本馬は4月17日に栗東へ入厩、25日にはゲート試験に合格して、その後はノーザンFしがらきで調整。8月30日に栗東へ帰厩してから、坂路での追い切りを積み重ねている。高野友和厩舎らしく、4F時計は目立たないものの、ラスト1Fが11.8秒を踏んだのが先週。栗東へ戻る前の馬体重が540キロ台だったので、見映えする牝馬であることは間違いないが、あとは中身がどこまで出来てきているかだろう。
【9月27日(土) 阪神芝2000m】
◆
クラウンインジエア(牡、父
モーリス、母ラヴァリーノ、栗東・藤岡健一厩舎)
全兄には藤岡健一厩舎で管理され、2023年大阪杯でGIを制した
ジャックドールがいる。「兄は2歳12月デビューでGIを勝ったのは5歳。まだまだこれからというタイプではあると思いますが、兄同様、素質の高さは感じます」と藤岡健一調教師。

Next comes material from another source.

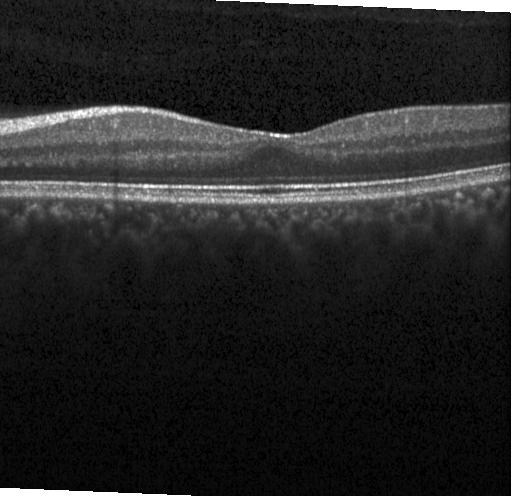 Impression: neither choroidal neovascularization, diabetic macular edema, nor drusen.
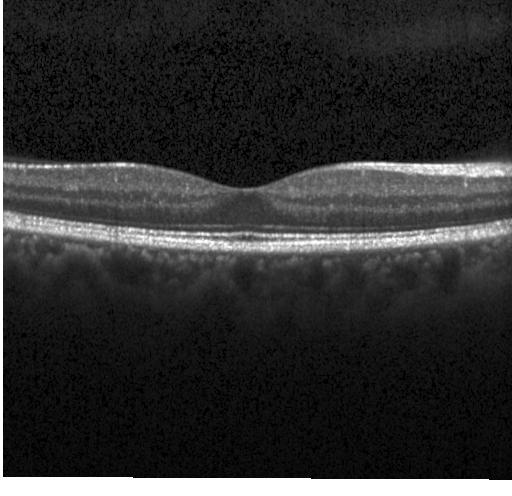 Optical coherence tomography B-scan — Diagnosis: neither choroidal neovascularization, diabetic macular edema, nor drusen.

そんな素質の高さを確信させてくれたのが、9月18日のCW追い切り。オールカマーに出走予定の
ワイドエンペラーとの併せ馬。高杉吏麒騎手が跨って、先行する内容ではあったが、最後の直線に向いて並びかけていた時にしっかりと反応して、追い抜かれる雰囲気が全くない。むしろ手応え的にはこちらが優勢かなという感じでゴール。6F83.1秒、3F36.7秒、1F11.3秒。この日初めてCWへ入場した馬がマークする時計とは思えない。センスの良さを感じずにはいられない追い切り内容だった。
【9月28日(日) 阪神芝1400m】
◆
メルメラーダ(牝、父
St Mark's Basilica、母ジャムアンドマム、栗東・高橋一哉厩舎)
父は現役時代に仏2000ギニー、仏ダービー、アイリッシュチャンピオンSなどのG1を勝利している。すでに日本で産駒がデビューしており、
クワイエットアイ(栗東・中竹和也厩舎)が函館芝1200mの未勝利戦を勝ち上がっている。

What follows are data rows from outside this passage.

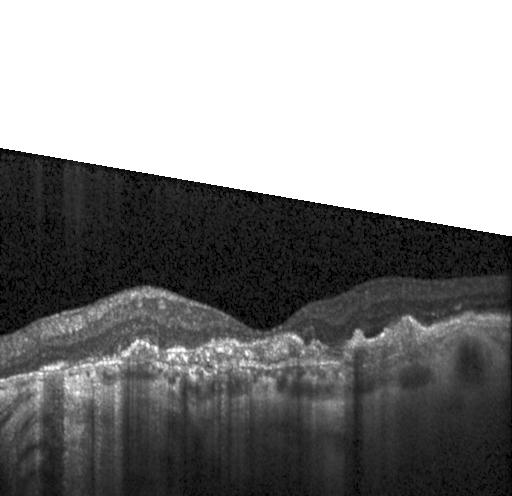

OCT line scan
Macular OCT: CNV.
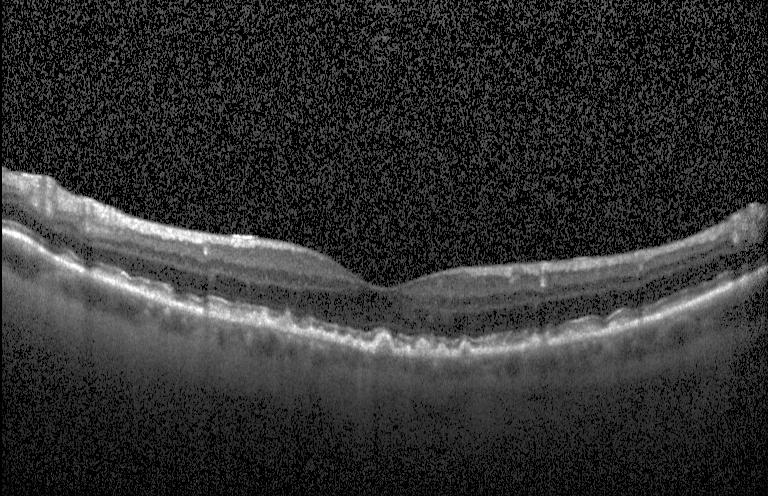 Macular OCT: drusen.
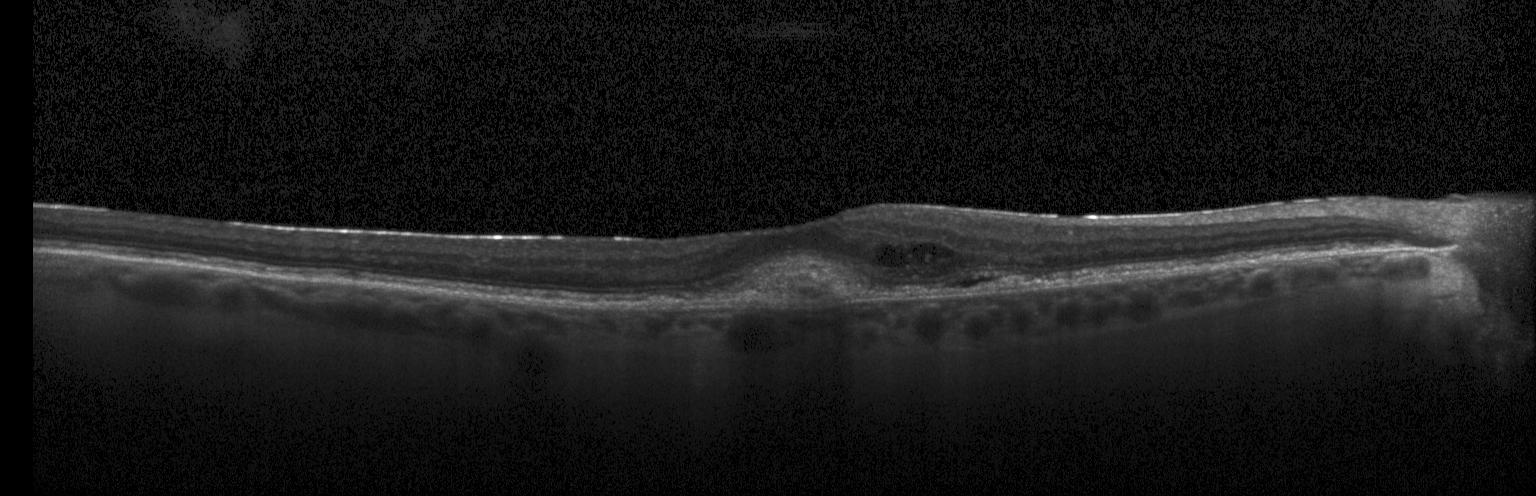

Assessment: CNV.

本馬は7月4日に栗東でゲート試験に合格し、その後はノーザンFしがらきで調整して、8月27日に栗東へ帰厩。レースでも騎乗を予定している西村淳也騎手が跨った、CWでの1週前追い切りでは古馬1勝クラスの2頭を追走して、楽々と先着。6F81.1秒、3F36.6秒、1F11.1秒と時計も十分な内容となっており、初戦から動ける態勢は整っている。